In today’s era of data-driven business, enterprises are continuously adopting new technologies to gain a competitive advantage. Distributed and cloud databases is one such technology. These databases are fundamentally different from relational databases, offering scalability, availability and flexible data models that are beyond the capabilities of traditional relational databases.
MongoDB is one of the leading next-generation scale-out databases. It is a document-oriented database that provides dynamic schemas, making the integration of data in certain types of applications easier and faster. MongoDB also provides easy scaling through auto-sharding, tunable consistency for reads and built-in replication.
In this blog, I will describe an application, product catalog management, that distinctly benefits from features MongoDB offers.

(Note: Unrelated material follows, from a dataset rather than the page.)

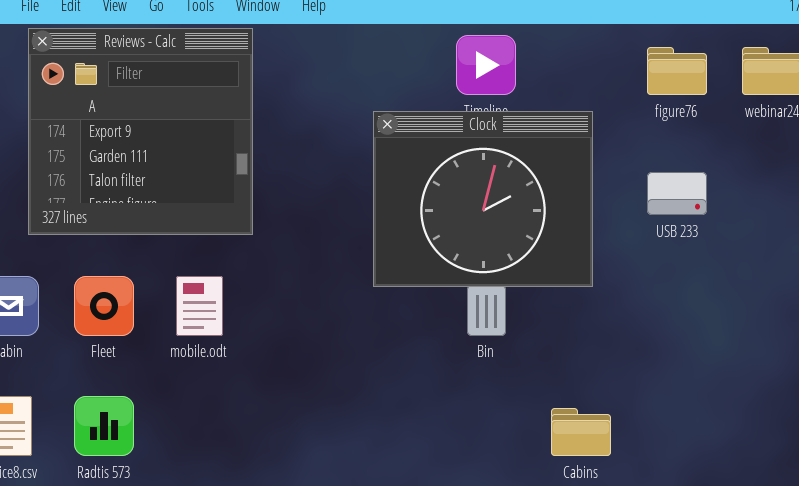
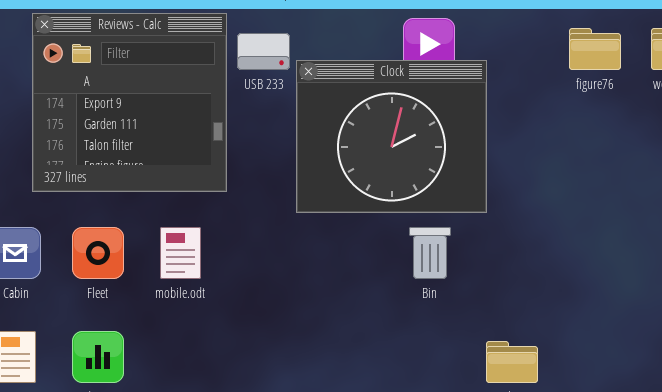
Clock: [373,111,593,287] -> [296,60,487,213], moved
USB 233: [647,172,707,215] -> [237,33,290,70], moved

Most e-commerce enterprises need a product catalog with the ability to store varied types of objects with different sets of attributes. These kinds of data collections are quite compatible with MongoDB, which can offer dynamic queries on a constantly changing dataset. However, it is important to understand the major requirements of industry verticals such as retail, media and entertainment, insurance, health care and e-commerce that are addressed by MongoDB before designing an optimal data model and for your own product catalog.
For example, Ebay offers several use cases in which MongoDB has been implemented successfully and has delivered much value for its product catalog:
- Product Availability – Being a JSON document store, not only can MongoDB help in complex querying of a product catalog in real time but it also can keep track of placed orders to accurately calculate the available quantity for popular products. The data is important from customer service point of view, as it keeps them aware of available choices at the time of order placement and prevents order cancellations later due to non fulfillment.
- Dynamic Pricing – Product prices change quite frequently in the online world. E-commerce enterprises need to keep pace with these fluctuations and dynamically adjust product prices to retain their existing customer base. MongoDB helps tremendously through its ability to update data on live sites without shutting down/restarting any systems. On top of that, ability to run geospatial queries using geospatial index allows the sites to show converted pricing and taxes based on the location of their customers. The example below shows how to find all theatres within 10 miles of a location using a geospatial query.
db.theatres.find({ location:
{ $geoWithin:
{ $centerSphere: [ [ <longitude> , <latitude> ], 10 / 3963.2 ] } } })
- Shipping Estimation – Today’s customers enjoy the convenience of shopping online at home but also demand the flexibility to control the delivery of their products. Some customers will pay extra money for expedited delivery while others are content with waiting longer to pay no shipping costs. The ability to provide correct shipping costs and time estimates is a critical functionality for e-commerce applications. Again, MongoDB comes to rescue with its geospatial queries to calculate correct shipping estimates based on the locations of the user and the inventory.
- Personalized experience – E-commerce enterprises want their customers to enjoy the online shopping experience by understanding their needs as well as their social profile. This allows them to provide every single user with a personalized version of the site, which can be based on their past order history and their interaction with the company via stores, customer service and social media. Not only that, e-commerce enterprises run applications that recommend new products based on customers’ indicated preferences. MongoDB is being used by online retailers such as Otto to consume data from multiple sources and build customized catalog experiences for individual e-commerce customers.
- Sales/Discounts – To engage their customers at the next level, e-commerce enterprises have built capabilities to develop customized discount offerings. This can be done via “flash sales” that allow customers to buy their coveted products at lower prices within the constraints of quantity, time and minimum spend. MongoDB has been the with technology of choice here as well (for example GILT Groupe) because it can keep track of time-bound and volume-bound parameters in real time to make such deals successful.
It can be argued that e-commerce industry and dynamic product catalogs have been in existence for a long time. So, how is MongoDB changing the landscape? The answer lies in the rapidly evolving landscape of customer buying patterns. Today, a wait of an extra minute often means losing customers and revenue to the next best online competitor. Always-on applications are a norm and scalable infrastructure is a must-have requirement. Hence, MongoDB is helping enterprises to meet their changing business needs.
However, product catalog applications generally require consolidating data from disparate sources and present a uniform view to customers. This also makes the underlying database, MongoDB, prone to logical and human errors. Hence, a highly available data protection infrastructure that can guarantee minimal data loss (low recovery point objective and recovery time objective) is required to keep online retail engines running. Further, certain catalog portions could be updated more frequently such as perishable goods; hence, those databases need to be backed up every hour versus the slow-moving goods.
The data protection system should provide enough flexibility to set backup policies per the business requirements (granularity, etc.).